Recipients of the 2002 Harold Love Outstanding Community Service Award, established in 1997 by the Tennessee Higher Education Commission to honor the late Rep. Harold Love (D-Nashville), were recognized recently in a ceremony at the Maxwell House Hotel in Nashville.

The award and $1,000 cash goes annually to 10 students, faculty or staff at Tennessee colleges.

Winners are:
Juli Aube of Cookeville, Tenn., a senior in social work at Knoxville who volunteered at more than 20 social services agencies. She is a member of UT’s Team Vols and won the 2002 Outstanding Student Social Worker of the Year Award from the Tennessee Chapter of the National Association of Social Workers.

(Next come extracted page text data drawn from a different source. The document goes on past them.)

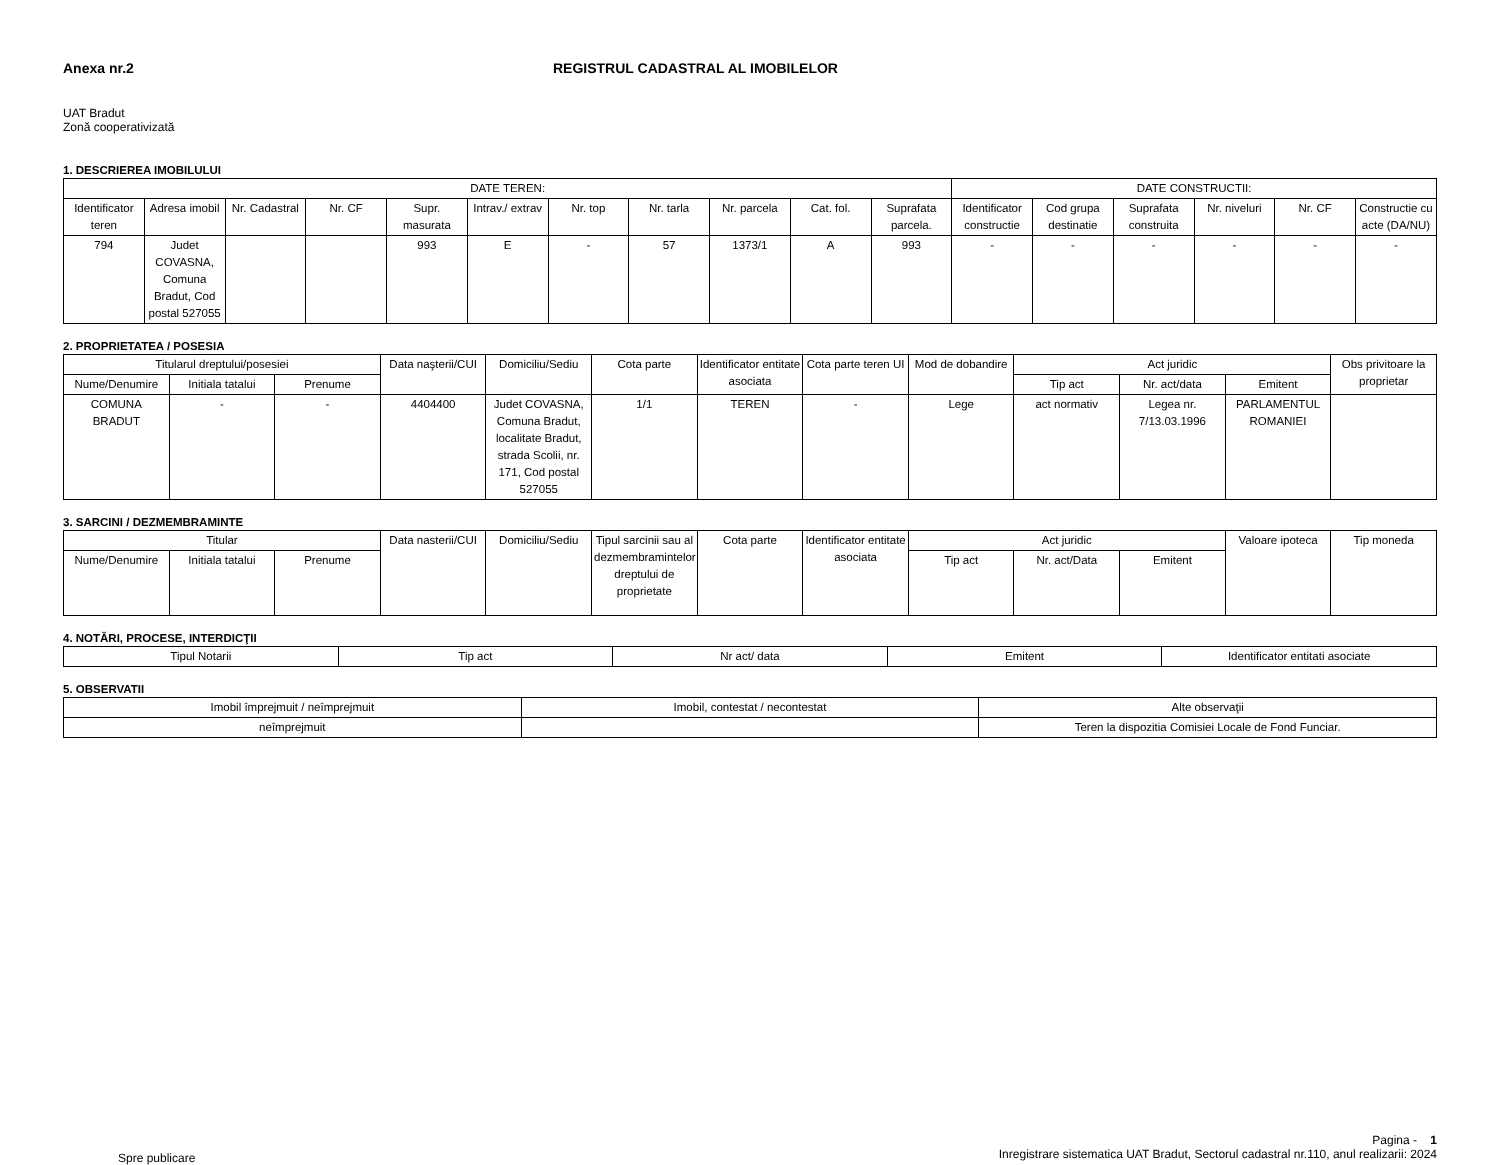Anexa nr.2 REGISTRUL CADASTRAL AL IMOBILELOR
UAT Bradut
Zonă cooperativizată
1. DESCRIEREA IMOBILULUI
| DATE TEREN: | | | | | | | | | | | DATE CONSTRUCTII: | | | | | |
| --- | --- | --- | --- | --- | --- | --- | --- | --- | --- | --- | --- | --- | --- | --- | --- | --- |
| Identificator teren | Adresa imobil | Nr. Cadastral | Nr. CF | Supr. masurata | Intrav./ extrav | Nr. top | Nr. tarla | Nr. parcela | Cat. fol. | Suprafata parcela. | Identificator constructie | Cod grupa destinatie | Suprafata construita | Nr. niveluri | Nr. CF | Constructie cu acte (DA/NU) |
| 794 | Judet COVASNA, Comuna Bradut, Cod postal 527055 | | | 993 | E | - | 57 | 1373/1 | A | 993 | - | - | - | - | - | - |
2. PROPRIETATEA / POSESIA
| Titularul dreptului/posesiei | | | Data naşterii/CUI | Domiciliu/Sediu | Cota parte | Identificator entitate asociata | Cota parte teren UI | Mod de dobandire | Act juridic | | | Obs privitoare la proprietar |
| --- | --- | --- | --- | --- | --- | --- | --- | --- | --- | --- | --- | --- |
| Nume/Denumire | Initiala tatalui | Prenume | | | | | | | Tip act | Nr. act/data | Emitent | |
| COMUNA BRADUT | - | - | 4404400 | Judet COVASNA, Comuna Bradut, localitate Bradut, strada Scolii, nr. 171, Cod postal 527055 | 1/1 | TEREN | - | Lege | act normativ | Legea nr. 7/13.03.1996 | PARLAMENTUL ROMANIEI | |
3. SARCINI / DEZMEMBRAMINTE
| Titular | | | Data nasterii/CUI | Domiciliu/Sediu | Tipul sarcinii sau al dezmembramintelor dreptului de proprietate | Cota parte | Identificator entitate asociata | Act juridic | | | Valoare ipoteca | Tip moneda |
| --- | --- | --- | --- | --- | --- | --- | --- | --- | --- | --- | --- | --- |
| Nume/Denumire | Initiala tatalui | Prenume | | | | | | Tip act | Nr. act/Data | Emitent | | |
4. NOTĂRI, PROCESE, INTERDICŢII
| Tipul Notarii | Tip act | Nr act/ data | Emitent | Identificator entitati asociate |
| --- | --- | --- | --- | --- |
5. OBSERVATII
| Imobil împrejmuit / neîmprejmuit | Imobil, contestat / necontestat | Alte observaţii |
| --- | --- | --- |
| neîmprejmuit | | Teren la dispozitia Comisiei Locale de Fond Funciar. |
Spre publicare
Pagina - 1
Inregistrare sistematica UAT Bradut, Sectorul cadastral nr.110, anul realizarii: 2024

Stephen Ross Johnson of Maryville, a third-year UT law student who co-directed UT Pro Bono, which pairs students with attorneys to help indigent persons. He also founded the Tennessee Innocence Project, in which students work to prevent innocent persons from remaining in prison.

Rick Hatler of Martin, Tenn., director of public safety at UT’s Martin campus, whose work in Weakley County’s COMMUNITY (Cooperative Outreach: Mentoring, Motivating, Uplifting, Nurturing, and Inspiring Today’s Youth) program places more than 40 adult volunteers yearly in local schools to help at-risk children.

Martin students Amanda Lamberth, a senior in university studies, and Kristin West, a senior in communications, both of Gallatin, Tenn., whose marathon run in 1999 raised more than $9,000 for the Arthritis Foundation.